Андрей Трубецкой - Пути неисповедимы (Воспоминания 1939-1955 гг.)
В понедельник утром я пошел в отделение в надежде увидать полковника. Захотелось пройти мимо карьера, где в 1951 году мы виделись с Еленкой. Для этого надо было сделать небольшой крюк. Размечтался и не спеша пришел в отделение. «А где начальник? Мое дело спрашивал?» — «Нет». — «И ничего не сказал?» — «О тебе — нет». Ну и ну! Прогулял! Ох, как я себя ругал. Рассказываю сержанту все свои разговоры. Говорит: «Ну, ладно, поезжай еще, да торопись. А то уж и так долго тянешь. Надо тебя оформлять».

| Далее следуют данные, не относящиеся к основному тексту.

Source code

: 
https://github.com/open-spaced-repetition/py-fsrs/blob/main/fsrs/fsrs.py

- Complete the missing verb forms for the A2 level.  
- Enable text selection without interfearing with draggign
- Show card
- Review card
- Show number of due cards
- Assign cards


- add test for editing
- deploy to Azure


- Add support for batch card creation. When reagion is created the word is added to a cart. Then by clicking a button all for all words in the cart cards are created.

Опять еду в Кенгир. Опять приемная. В перерыве ходил обедать в офицерскую столовую (Фустеры разъехались — она в Москву выхлопатывать свободу мужу, он—в лагерь). В столовой майоры, подполковники, капитаны и я среди них «белой вороной» в своем черном лагерном одеянии. Косятся, но ничего не выказывают, едим за одним столом, едим жирно, много и вкусно. Да, времена изменились сильно — многих реабилитируют — такие же советские люди, только зря претерпели. Попробуй, цыкни на такого! Да еще новый начальник лагеря ведет себя не так, как прежний. Беды не оберешься!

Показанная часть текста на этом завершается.